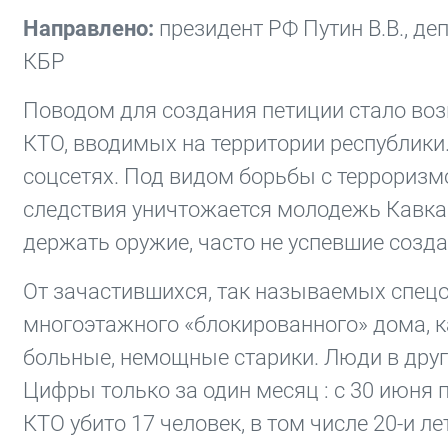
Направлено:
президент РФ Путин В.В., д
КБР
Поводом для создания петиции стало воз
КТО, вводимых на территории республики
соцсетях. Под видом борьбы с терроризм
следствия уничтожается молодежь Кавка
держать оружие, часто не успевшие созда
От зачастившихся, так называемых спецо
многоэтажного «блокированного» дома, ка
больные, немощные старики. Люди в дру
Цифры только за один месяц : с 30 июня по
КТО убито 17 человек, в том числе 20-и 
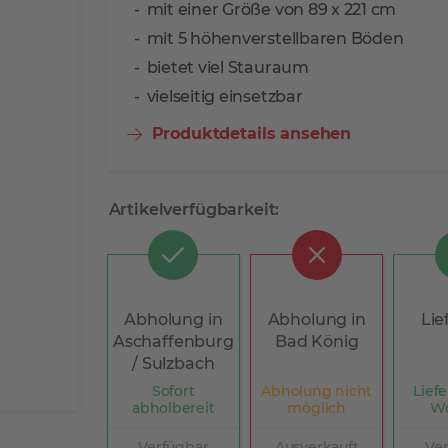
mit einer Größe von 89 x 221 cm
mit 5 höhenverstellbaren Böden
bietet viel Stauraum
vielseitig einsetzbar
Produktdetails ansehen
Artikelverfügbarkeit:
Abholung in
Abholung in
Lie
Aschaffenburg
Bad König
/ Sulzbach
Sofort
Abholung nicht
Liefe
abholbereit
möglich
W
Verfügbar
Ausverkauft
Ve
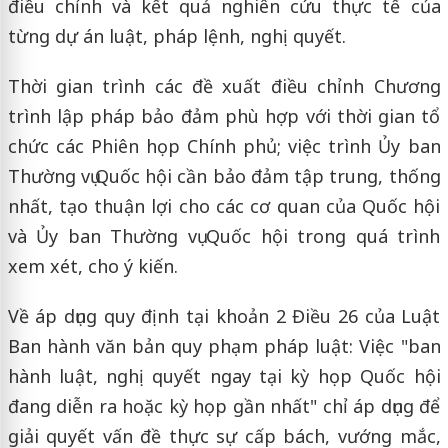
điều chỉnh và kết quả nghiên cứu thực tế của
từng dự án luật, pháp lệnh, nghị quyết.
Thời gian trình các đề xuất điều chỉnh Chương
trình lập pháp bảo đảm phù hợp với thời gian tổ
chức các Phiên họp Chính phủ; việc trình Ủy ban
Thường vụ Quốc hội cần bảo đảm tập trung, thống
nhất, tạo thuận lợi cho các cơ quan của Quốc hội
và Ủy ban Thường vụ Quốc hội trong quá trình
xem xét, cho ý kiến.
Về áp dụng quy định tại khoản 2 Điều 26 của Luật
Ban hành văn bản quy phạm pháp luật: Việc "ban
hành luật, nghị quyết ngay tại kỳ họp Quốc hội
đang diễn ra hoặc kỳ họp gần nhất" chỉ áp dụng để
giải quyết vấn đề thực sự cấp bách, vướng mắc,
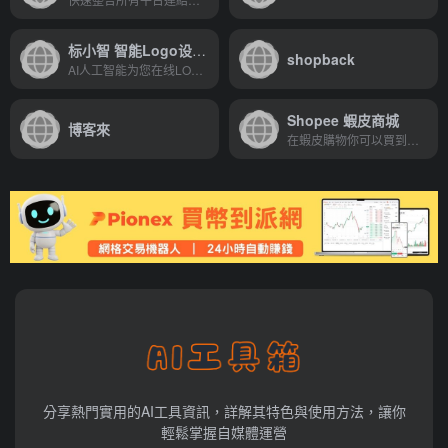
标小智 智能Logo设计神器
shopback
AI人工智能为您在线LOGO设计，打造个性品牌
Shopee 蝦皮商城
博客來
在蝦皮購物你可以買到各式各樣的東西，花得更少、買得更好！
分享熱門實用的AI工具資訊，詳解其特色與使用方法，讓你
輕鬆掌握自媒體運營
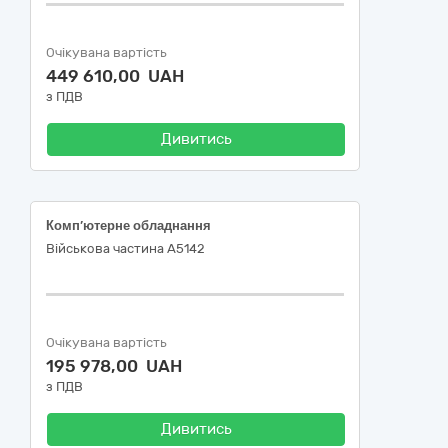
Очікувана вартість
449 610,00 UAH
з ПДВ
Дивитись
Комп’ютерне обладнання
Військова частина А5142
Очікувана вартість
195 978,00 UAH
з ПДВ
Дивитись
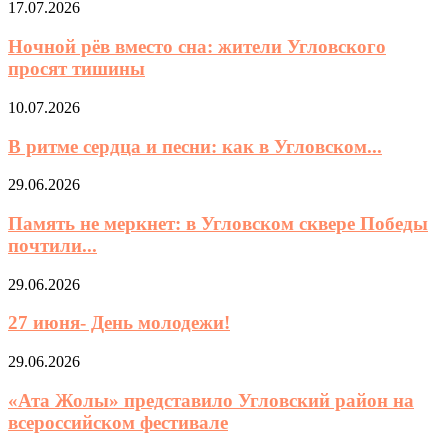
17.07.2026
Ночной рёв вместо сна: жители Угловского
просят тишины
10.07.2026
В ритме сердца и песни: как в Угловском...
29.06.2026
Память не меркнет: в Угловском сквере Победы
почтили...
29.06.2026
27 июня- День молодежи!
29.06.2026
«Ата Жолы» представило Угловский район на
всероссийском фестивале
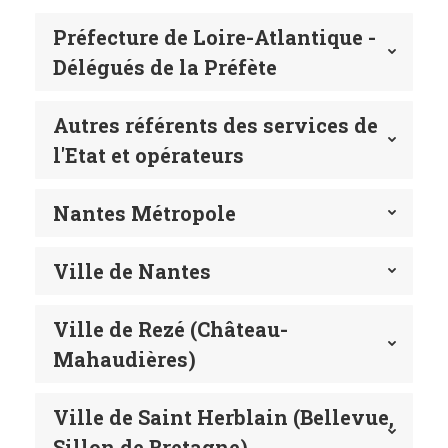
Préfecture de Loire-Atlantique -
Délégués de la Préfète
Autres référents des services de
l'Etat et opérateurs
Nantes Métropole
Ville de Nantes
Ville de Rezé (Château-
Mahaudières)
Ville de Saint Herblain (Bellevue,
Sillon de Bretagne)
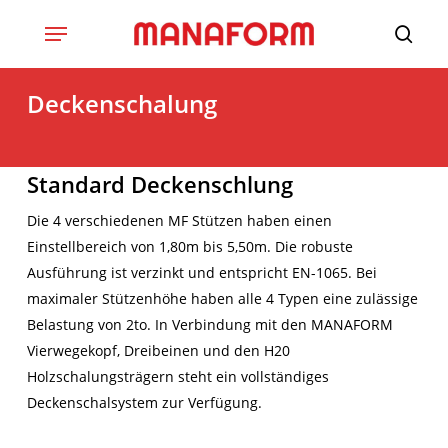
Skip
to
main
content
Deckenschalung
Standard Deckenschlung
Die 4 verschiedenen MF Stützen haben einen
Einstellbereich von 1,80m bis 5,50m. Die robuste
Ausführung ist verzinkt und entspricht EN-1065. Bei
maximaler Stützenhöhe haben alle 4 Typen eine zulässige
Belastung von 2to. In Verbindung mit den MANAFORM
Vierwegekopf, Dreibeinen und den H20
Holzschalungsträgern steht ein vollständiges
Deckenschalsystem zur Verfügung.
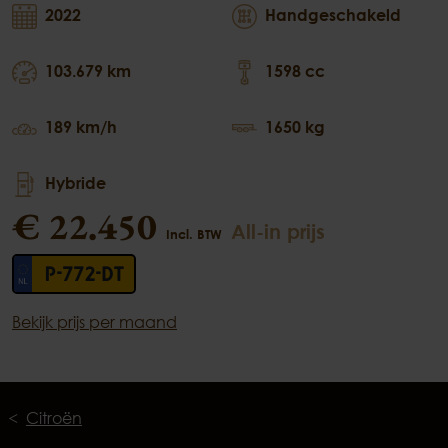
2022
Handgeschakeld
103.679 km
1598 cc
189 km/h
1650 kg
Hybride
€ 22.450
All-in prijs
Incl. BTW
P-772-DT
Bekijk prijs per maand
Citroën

--

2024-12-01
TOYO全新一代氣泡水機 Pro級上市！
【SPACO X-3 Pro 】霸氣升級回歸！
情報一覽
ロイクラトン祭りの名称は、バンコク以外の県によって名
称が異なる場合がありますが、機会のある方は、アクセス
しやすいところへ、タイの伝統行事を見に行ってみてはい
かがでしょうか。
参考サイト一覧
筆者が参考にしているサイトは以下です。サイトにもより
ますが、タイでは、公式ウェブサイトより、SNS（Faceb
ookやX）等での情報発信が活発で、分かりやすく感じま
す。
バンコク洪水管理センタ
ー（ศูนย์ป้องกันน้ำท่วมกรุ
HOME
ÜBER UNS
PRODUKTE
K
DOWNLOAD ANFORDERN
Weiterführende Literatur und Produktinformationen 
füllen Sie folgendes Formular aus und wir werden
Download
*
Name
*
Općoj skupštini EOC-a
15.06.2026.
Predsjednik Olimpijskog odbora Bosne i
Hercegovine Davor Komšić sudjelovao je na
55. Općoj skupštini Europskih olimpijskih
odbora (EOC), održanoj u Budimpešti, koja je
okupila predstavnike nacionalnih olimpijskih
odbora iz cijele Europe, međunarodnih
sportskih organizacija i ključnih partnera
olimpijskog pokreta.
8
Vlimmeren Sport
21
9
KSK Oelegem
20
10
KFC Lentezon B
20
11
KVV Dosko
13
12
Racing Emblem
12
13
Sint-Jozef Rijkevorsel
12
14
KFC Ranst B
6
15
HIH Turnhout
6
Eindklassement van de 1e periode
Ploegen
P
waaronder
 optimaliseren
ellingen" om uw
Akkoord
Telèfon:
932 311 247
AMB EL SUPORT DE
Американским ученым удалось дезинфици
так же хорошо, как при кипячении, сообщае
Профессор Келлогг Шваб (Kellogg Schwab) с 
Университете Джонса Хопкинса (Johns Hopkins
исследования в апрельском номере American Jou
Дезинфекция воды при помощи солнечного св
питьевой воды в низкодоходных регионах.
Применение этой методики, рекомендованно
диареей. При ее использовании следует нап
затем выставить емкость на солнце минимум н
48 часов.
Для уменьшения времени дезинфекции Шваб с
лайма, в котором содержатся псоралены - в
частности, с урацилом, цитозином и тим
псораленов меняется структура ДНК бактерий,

* * *

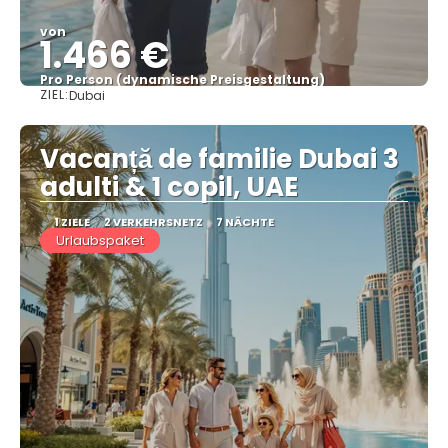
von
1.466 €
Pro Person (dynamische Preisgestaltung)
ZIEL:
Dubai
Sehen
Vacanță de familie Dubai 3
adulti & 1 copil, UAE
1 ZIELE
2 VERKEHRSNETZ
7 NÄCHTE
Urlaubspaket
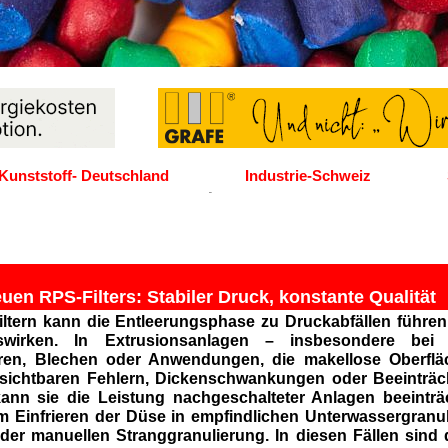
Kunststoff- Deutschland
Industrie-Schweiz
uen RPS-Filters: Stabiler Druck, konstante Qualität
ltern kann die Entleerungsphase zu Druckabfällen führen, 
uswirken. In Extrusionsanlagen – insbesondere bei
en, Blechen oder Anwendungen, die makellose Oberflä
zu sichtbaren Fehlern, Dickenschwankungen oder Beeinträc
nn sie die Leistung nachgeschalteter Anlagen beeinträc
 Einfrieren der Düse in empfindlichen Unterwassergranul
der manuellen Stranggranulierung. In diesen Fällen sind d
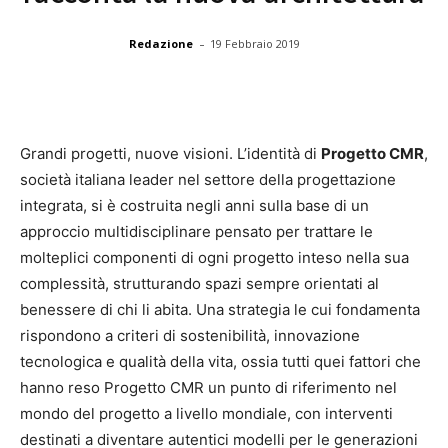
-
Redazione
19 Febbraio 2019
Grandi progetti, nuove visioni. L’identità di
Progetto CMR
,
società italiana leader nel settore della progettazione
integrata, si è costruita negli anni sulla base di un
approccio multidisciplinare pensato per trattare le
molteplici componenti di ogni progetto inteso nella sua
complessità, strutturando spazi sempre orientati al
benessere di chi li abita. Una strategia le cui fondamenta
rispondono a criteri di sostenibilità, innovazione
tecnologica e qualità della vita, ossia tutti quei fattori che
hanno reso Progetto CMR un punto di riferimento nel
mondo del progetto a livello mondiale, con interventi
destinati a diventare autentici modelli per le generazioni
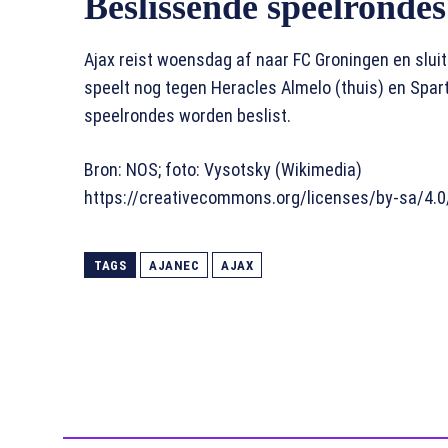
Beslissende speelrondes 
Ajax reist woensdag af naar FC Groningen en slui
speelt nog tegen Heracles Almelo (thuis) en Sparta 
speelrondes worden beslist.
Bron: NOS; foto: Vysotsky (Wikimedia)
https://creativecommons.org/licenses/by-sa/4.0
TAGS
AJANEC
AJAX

■ TASK PROMPT ■
Go through the entries above and copy each line holding the string "quyết".

■ RESULT ■
từng dự án luật, pháp lệnh, nghị quyết.
hành luật, nghị quyết ngay tại kỳ họp Quốc hội
giải quyết vấn đề thực sự cấp bách, vướng mắc,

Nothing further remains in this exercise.